Léo Carbonneau, tout juste 18 ans qui harangue, pour son tout premier match en pro, ses partenaires. Oskar Rixen, de retour dans son premier club français, qui s’est occupé à découper tout ce qui se présentait face à lui, montrant ainsi l’exemple à ses coéquipiers sur l’intensité à mettre (15 plaquages réussis sur 16 tentés).
Ce samedi, ces deux jeunes joueurs ont été à la hauteur de l’événement. Sans doute même plus que d’autres plus expérimentés. Mais ça, c’est encore un autre débat.
Au coup de sifflet final, un sentiment évidemment mitigé habitait le jeune demi de mêlée formé au club, après sa première en Top 14, lui qui s’est employé à défendre fort, à gratter des ballons au sol et à dynamiser le jeu briviste quand les ballons arrivaient entre ses mains.

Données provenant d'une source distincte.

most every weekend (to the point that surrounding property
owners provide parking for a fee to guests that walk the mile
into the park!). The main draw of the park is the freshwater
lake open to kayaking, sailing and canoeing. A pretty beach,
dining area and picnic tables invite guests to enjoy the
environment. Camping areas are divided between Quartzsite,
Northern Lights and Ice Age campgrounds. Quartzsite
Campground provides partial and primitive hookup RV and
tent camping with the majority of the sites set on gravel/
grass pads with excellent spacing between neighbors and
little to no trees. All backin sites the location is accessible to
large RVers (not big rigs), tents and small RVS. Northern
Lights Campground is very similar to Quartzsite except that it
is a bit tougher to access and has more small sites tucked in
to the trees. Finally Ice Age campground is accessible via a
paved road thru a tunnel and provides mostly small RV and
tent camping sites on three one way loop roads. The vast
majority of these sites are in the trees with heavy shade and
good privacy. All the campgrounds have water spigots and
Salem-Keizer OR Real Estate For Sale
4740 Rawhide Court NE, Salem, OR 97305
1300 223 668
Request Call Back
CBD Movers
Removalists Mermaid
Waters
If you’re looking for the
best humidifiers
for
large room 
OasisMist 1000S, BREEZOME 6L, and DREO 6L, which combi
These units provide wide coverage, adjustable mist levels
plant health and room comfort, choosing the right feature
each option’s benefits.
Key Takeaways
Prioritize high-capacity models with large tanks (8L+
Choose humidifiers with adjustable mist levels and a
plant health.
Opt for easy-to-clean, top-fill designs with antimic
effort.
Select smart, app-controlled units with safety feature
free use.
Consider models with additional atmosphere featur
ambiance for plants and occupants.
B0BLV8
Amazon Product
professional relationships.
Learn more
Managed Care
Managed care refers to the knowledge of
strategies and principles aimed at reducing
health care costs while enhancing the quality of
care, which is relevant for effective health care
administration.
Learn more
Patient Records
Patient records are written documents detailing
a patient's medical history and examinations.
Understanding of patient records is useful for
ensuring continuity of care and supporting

« J’ai essayé de jouer le plus naturellement possible de faire ce que j’ai toujours fait, sans me mettre trop de pression. Sur certaines séquences, j’aurais peut-être plus pu occuper au pied mais on voulait aussi mettre de la vitesse », indique le fils de Philippe qui avoue ne pas avoir plus échangé que cela avec son papa durant la semaine.
« Disons qu’à l’entraînement, quand il passe les consignes, je ne suis pas son fils mais un joueur de l’équipe. S’il doit me dire quelque chose, il le fait en tant qu’entraîneur. Évidemment qu’il m’a accompagné mais plus qu’un autre joueur », explique le numéro 9 du CAB.
L’entrée en jeu à l’arrière d’un autre gamin du club, Mathis Ferté, qui avait été lancé dans le grand bain à Toulon, a aussi été intéressante. À son crédit, de la vitesse et une défense précieuse qui a privé, dans l’en-but, Sekou Macalou d’un essai tout fait.
Quatre ballons en touche perdus sur ses propres lancers et cinq pénalités concédées en mêlée fermée. Face au Stade Français, le CAB a souffert en conquête. Un fait suffisamment rare pour être souligné. Comme si Brive avait besoin de cela en ce moment.
Les erreurs ont aussi été payées très cher. A chaque fois qu’ils auraient pu scorer dans la rencontre, les Brivistes ont pêché et ont, dans la foulée, été punis en encaissant quasi systématiquement des points. Une balance plus-moins qui fait très mal et qui dure depuis trois semaines.